Aucune attestation de conformité valable n’ayant été produite, les conditions de la délivrance d’une autorisation d’exploiter au sens des art. 11 let. a et b LRDBHD cum 20 al. 4 let. b RRDBHD n’étaient pas remplies. Le document intitulé « Certification de conformité pour une buvette permanente » daté du 7 novembre 2022 et signé par D______, architecte, ne faisait référence à aucune autorisation de construire et en particulier pas à une autorisation validant le changement d’affectation des lieux en salon de massage et buvette. L’attestation de conformité ne pouvait en l’état se fonder sur la DD 1______, laquelle était toujours en cours d’instruction.

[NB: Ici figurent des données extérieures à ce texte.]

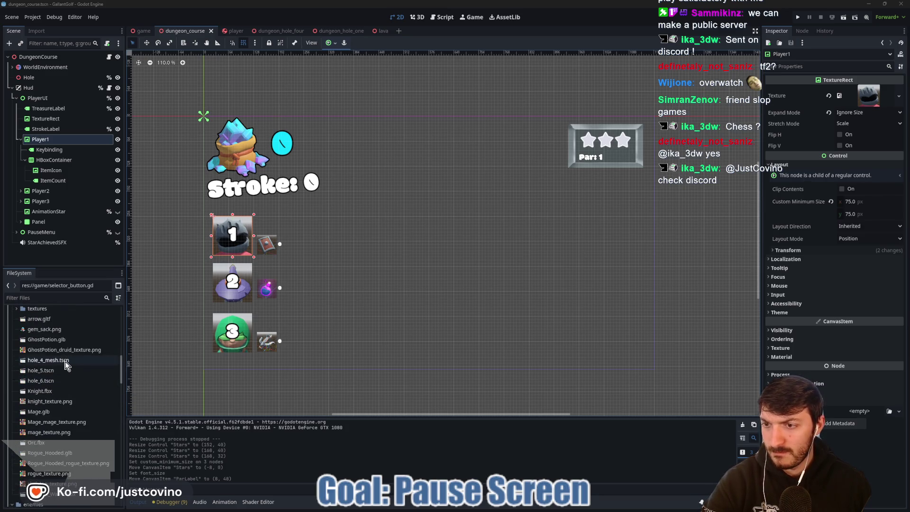
pyautogui.scroll(4, 66, 360)
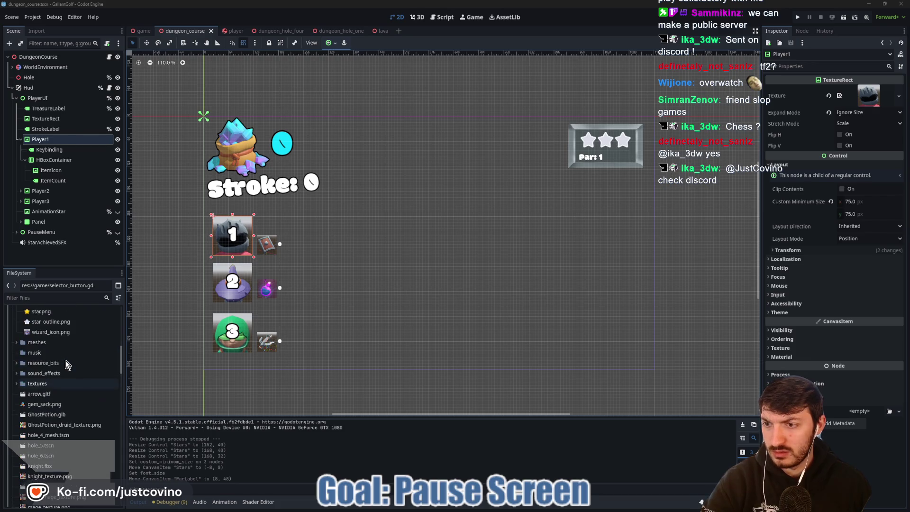
pyautogui.scroll(5, 47, 374)
pyautogui.click(17, 383)
pyautogui.click(17, 353)
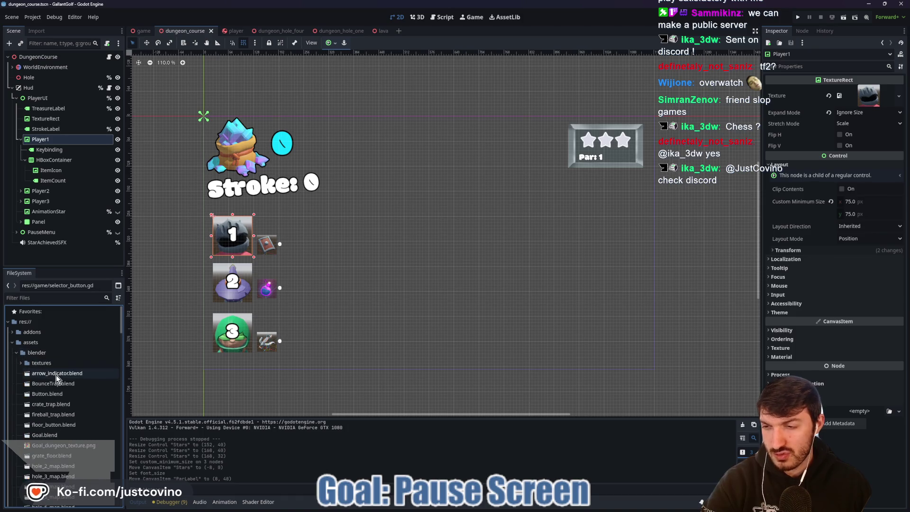
# - Scroll through the assets model files to locate GhostPotion.glb
pyautogui.scroll(-3, 86, 376)
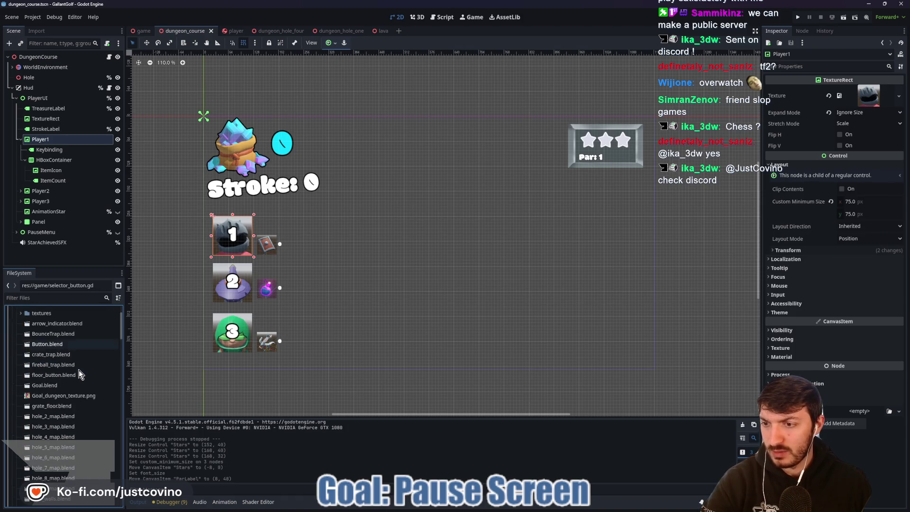
pyautogui.scroll(-2, 79, 370)
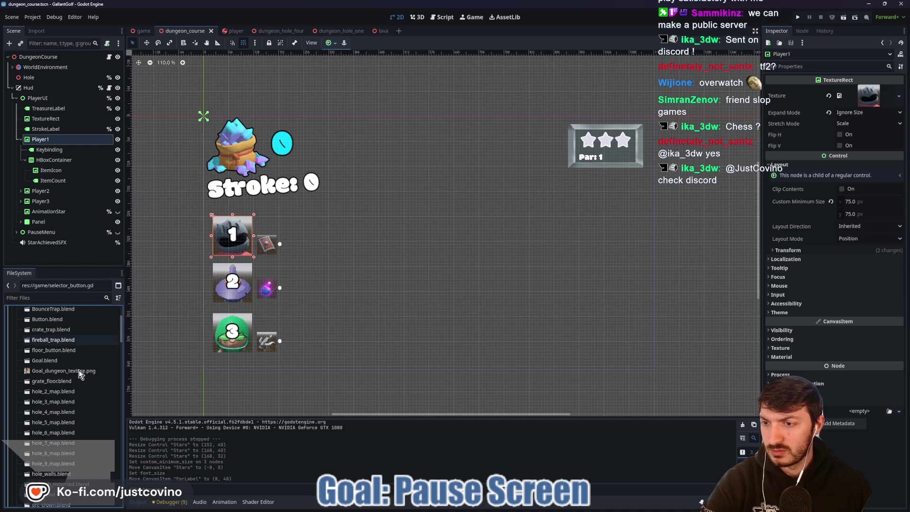
pyautogui.scroll(-2, 79, 370)
pyautogui.scroll(-2, 78, 371)
pyautogui.scroll(-2, 78, 371)
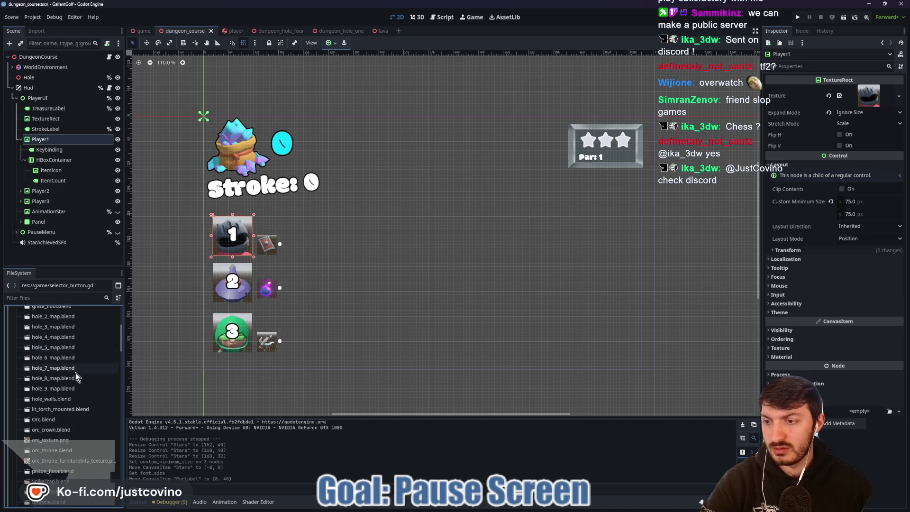
pyautogui.scroll(-2, 68, 411)
pyautogui.scroll(-2, 68, 411)
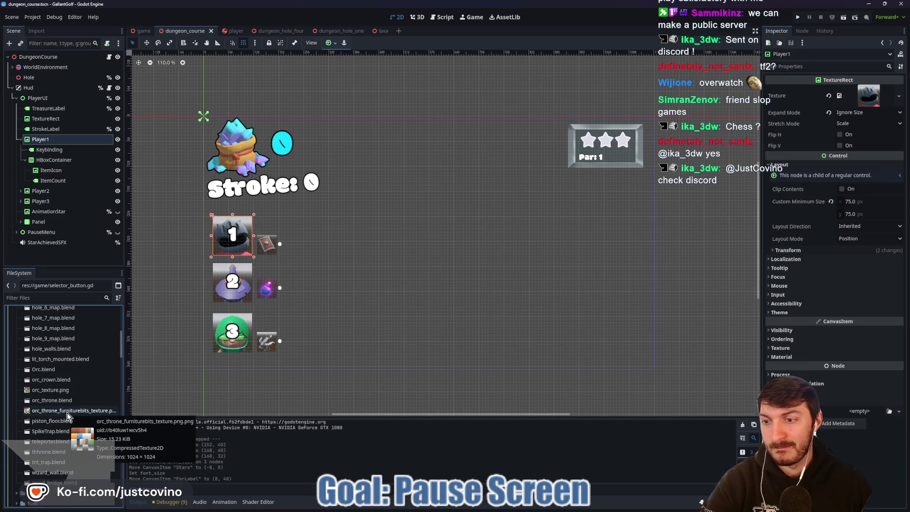
pyautogui.scroll(-4, 79, 415)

Il n’était pas démontré que l’entier de la surface du salon de massage et de la buvette était au bénéfice d’une autorisation en tant qu’affectation « restaurant ». En tout état, une autorisation d’exploiter ne pouvait pas être délivrée en l’absence d’une attestation de conformité valable et il était inconcevable d’autoriser une buvette accessoire alors même que l’activité principale à laquelle elle était rattachée, soit un salon de massage, n’était pas autorisée. Le fait que la partie des locaux dans laquelle se trouvait la buvette ne serait, selon la société, pas concernée par le litige devant le TAPI ne remettait pas en cause les éléments précités.

L’établissement disposait d’une salle faisant office de buvette, comprenant un bar, des chaises, des tables et un billard. Il n’était pas question d’une simple boisson offerte en guise d’accueil ou dans le cadre d’une vente, mais bien d’un service de boissons. Lors du contrôle du 26 août 2022, la police avait constaté que des clients étaient attablés avec des travailleuses du sexe et consommaient des boissons alcoolisées. Une animation musicale non autorisée avait été organisée, avec un volume de musique élevé, ce qui avait donné aux agents l’impression qu’il s’agissait davantage d’un dancing que d’un salon de massage. Les activités de salon de massage et de service de boissons étaient liées, ce dernier permettant notamment le rapprochement entre les travailleuses du sexe et les clients. Ainsi, dans l’hypothèse où des boissons étaient servies au sein de l’établissement, même à titre gratuit et sans tarif d’entrée, elles le seraient toujours à titre professionnel, de sorte que cette activité était soumise à autorisation. Pour les mêmes motifs, un service de boissons livrées par un autre établissement, dès lors qu’elles seraient consommées sur place et seraient servies à titre onéreux, ou à tout le moins à titre professionnel si elles étaient servies gratuitement, serait également soumis à autorisation. Dans ces circonstances, le service de boissons à titre gratuit ou livrées par un autre établissement ne pouvait pas être autorisé à titre provisionnel.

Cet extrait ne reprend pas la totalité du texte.